▶ _Task details_:
Copy every record exactly, with nothing left out.
Record set section start
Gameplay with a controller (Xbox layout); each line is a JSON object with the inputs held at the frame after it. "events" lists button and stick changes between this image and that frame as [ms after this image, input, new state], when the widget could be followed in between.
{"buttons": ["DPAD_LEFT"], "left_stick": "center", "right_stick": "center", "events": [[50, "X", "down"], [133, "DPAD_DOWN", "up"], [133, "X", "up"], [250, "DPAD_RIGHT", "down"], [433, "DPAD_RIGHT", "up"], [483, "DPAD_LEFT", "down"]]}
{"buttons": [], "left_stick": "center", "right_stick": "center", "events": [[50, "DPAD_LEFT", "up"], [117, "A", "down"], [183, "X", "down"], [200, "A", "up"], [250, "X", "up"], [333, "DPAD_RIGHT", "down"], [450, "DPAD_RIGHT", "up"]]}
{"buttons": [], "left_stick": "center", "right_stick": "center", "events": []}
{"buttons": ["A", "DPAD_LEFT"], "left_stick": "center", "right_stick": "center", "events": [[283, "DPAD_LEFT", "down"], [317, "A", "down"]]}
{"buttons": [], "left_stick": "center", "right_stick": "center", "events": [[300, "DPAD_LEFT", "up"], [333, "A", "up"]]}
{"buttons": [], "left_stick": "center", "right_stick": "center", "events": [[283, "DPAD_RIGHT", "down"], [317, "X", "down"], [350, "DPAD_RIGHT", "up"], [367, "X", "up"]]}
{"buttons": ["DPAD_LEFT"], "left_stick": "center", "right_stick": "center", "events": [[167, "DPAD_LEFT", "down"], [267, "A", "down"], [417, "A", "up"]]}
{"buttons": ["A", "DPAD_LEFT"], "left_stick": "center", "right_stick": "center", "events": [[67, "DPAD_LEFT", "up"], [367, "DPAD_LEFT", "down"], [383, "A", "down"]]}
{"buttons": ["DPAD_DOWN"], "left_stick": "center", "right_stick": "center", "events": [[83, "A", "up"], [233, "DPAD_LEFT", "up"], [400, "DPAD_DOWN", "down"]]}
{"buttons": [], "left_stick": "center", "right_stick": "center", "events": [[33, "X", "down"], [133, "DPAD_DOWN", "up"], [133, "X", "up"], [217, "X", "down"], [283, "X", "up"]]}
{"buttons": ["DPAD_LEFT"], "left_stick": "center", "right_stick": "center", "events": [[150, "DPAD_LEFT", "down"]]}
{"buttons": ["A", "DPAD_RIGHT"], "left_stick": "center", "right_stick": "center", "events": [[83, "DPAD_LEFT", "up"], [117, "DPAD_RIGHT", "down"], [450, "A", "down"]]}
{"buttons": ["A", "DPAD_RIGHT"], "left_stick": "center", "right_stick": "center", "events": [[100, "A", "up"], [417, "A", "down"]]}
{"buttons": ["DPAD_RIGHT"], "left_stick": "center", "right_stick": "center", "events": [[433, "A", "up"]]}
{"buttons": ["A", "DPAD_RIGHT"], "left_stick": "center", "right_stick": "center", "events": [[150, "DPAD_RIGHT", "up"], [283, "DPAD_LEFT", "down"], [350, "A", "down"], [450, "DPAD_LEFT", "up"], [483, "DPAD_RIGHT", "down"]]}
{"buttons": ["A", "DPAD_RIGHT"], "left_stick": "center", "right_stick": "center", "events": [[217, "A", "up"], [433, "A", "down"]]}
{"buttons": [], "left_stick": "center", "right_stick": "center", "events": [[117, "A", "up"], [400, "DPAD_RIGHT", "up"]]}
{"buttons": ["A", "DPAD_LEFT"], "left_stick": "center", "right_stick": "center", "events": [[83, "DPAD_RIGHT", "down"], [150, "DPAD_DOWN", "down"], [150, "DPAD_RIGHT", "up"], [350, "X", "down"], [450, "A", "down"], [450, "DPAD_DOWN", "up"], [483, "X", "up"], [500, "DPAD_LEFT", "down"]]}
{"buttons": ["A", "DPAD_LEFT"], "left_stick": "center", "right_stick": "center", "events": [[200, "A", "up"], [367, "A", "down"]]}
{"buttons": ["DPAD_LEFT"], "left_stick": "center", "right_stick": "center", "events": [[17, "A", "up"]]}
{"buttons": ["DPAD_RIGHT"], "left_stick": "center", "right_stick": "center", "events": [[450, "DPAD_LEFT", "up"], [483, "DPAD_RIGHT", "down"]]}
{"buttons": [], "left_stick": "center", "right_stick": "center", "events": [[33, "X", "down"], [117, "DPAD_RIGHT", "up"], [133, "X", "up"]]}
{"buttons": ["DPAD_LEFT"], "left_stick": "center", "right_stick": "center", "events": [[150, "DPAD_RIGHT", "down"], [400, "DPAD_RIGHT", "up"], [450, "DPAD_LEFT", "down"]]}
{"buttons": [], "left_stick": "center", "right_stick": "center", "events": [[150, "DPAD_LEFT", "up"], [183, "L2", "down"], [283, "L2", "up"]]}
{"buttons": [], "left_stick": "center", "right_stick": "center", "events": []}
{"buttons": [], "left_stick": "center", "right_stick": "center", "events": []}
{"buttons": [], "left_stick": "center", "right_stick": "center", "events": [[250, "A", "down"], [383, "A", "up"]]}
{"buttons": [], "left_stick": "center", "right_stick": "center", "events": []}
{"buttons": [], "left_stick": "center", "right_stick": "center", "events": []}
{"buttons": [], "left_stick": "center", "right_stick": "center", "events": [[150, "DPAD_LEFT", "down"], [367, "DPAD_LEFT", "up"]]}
Record set section end
▶ _Response to this exercise_:
Gameplay with a controller (Xbox layout); each line is a JSON object with the inputs held at the frame after it. "events" lists button and stick changes between this image and that frame as [ms after this image, input, new state], when the widget could be followed in between.
{"buttons": ["DPAD_LEFT"], "left_stick": "center", "right_stick": "center", "events": [[50, "X", "down"], [133, "DPAD_DOWN", "up"], [133, "X", "up"], [250, "DPAD_RIGHT", "down"], [433, "DPAD_RIGHT", "up"], [483, "DPAD_LEFT", "down"]]}
{"buttons": [], "left_stick": "center", "right_stick": "center", "events": [[50, "DPAD_LEFT", "up"], [117, "A", "down"], [183, "X", "down"], [200, "A", "up"], [250, "X", "up"], [333, "DPAD_RIGHT", "down"], [450, "DPAD_RIGHT", "up"]]}
{"buttons": [], "left_stick": "center", "right_stick": "center", "events": []}
{"buttons": ["A", "DPAD_LEFT"], "left_stick": "center", "right_stick": "center", "events": [[283, "DPAD_LEFT", "down"], [317, "A", "down"]]}
{"buttons": [], "left_stick": "center", "right_stick": "center", "events": [[300, "DPAD_LEFT", "up"], [333, "A", "up"]]}
{"buttons": [], "left_stick": "center", "right_stick": "center", "events": [[283, "DPAD_RIGHT", "down"], [317, "X", "down"], [350, "DPAD_RIGHT", "up"], [367, "X", "up"]]}
{"buttons": ["DPAD_LEFT"], "left_stick": "center", "right_stick": "center", "events": [[167, "DPAD_LEFT", "down"], [267, "A", "down"], [417, "A", "up"]]}
{"buttons": ["A", "DPAD_LEFT"], "left_stick": "center", "right_stick": "center", "events": [[67, "DPAD_LEFT", "up"], [367, "DPAD_LEFT", "down"], [383, "A", "down"]]}
{"buttons": ["DPAD_DOWN"], "left_stick": "center", "right_stick": "center", "events": [[83, "A", "up"], [233, "DPAD_LEFT", "up"], [400, "DPAD_DOWN", "down"]]}
{"buttons": [], "left_stick": "center", "right_stick": "center", "events": [[33, "X", "down"], [133, "DPAD_DOWN", "up"], [133, "X", "up"], [217, "X", "down"], [283, "X", "up"]]}
{"buttons": ["DPAD_LEFT"], "left_stick": "center", "right_stick": "center", "events": [[150, "DPAD_LEFT", "down"]]}
{"buttons": ["A", "DPAD_RIGHT"], "left_stick": "center", "right_stick": "center", "events": [[83, "DPAD_LEFT", "up"], [117, "DPAD_RIGHT", "down"], [450, "A", "down"]]}
{"buttons": ["A", "DPAD_RIGHT"], "left_stick": "center", "right_stick": "center", "events": [[100, "A", "up"], [417, "A", "down"]]}
{"buttons": ["DPAD_RIGHT"], "left_stick": "center", "right_stick": "center", "events": [[433, "A", "up"]]}
{"buttons": ["A", "DPAD_RIGHT"], "left_stick": "center", "right_stick": "center", "events": [[150, "DPAD_RIGHT", "up"], [283, "DPAD_LEFT", "down"], [350, "A", "down"], [450, "DPAD_LEFT", "up"], [483, "DPAD_RIGHT", "down"]]}
{"buttons": ["A", "DPAD_RIGHT"], "left_stick": "center", "right_stick": "center", "events": [[217, "A", "up"], [433, "A", "down"]]}
{"buttons": [], "left_stick": "center", "right_stick": "center", "events": [[117, "A", "up"], [400, "DPAD_RIGHT", "up"]]}
{"buttons": ["A", "DPAD_LEFT"], "left_stick": "center", "right_stick": "center", "events": [[83, "DPAD_RIGHT", "down"], [150, "DPAD_DOWN", "down"], [150, "DPAD_RIGHT", "up"], [350, "X", "down"], [450, "A", "down"], [450, "DPAD_DOWN", "up"], [483, "X", "up"], [500, "DPAD_LEFT", "down"]]}
{"buttons": ["A", "DPAD_LEFT"], "left_stick": "center", "right_stick": "center", "events": [[200, "A", "up"], [367, "A", "down"]]}
{"buttons": ["DPAD_LEFT"], "left_stick": "center", "right_stick": "center", "events": [[17, "A", "up"]]}
{"buttons": ["DPAD_RIGHT"], "left_stick": "center", "right_stick": "center", "events": [[450, "DPAD_LEFT", "up"], [483, "DPAD_RIGHT", "down"]]}
{"buttons": [], "left_stick": "center", "right_stick": "center", "events": [[33, "X", "down"], [117, "DPAD_RIGHT", "up"], [133, "X", "up"]]}
{"buttons": ["DPAD_LEFT"], "left_stick": "center", "right_stick": "center", "events": [[150, "DPAD_RIGHT", "down"], [400, "DPAD_RIGHT", "up"], [450, "DPAD_LEFT", "down"]]}
{"buttons": [], "left_stick": "center", "right_stick": "center", "events": [[150, "DPAD_LEFT", "up"], [183, "L2", "down"], [283, "L2", "up"]]}
{"buttons": [], "left_stick": "center", "right_stick": "center", "events": []}
{"buttons": [], "left_stick": "center", "right_stick": "center", "events": []}
{"buttons": [], "left_stick": "center", "right_stick": "center", "events": [[250, "A", "down"], [383, "A", "up"]]}
{"buttons": [], "left_stick": "center", "right_stick": "center", "events": []}
{"buttons": [], "left_stick": "center", "right_stick": "center", "events": []}
{"buttons": [], "left_stick": "center", "right_stick": "center", "events": [[150, "DPAD_LEFT", "down"], [367, "DPAD_LEFT", "up"]]}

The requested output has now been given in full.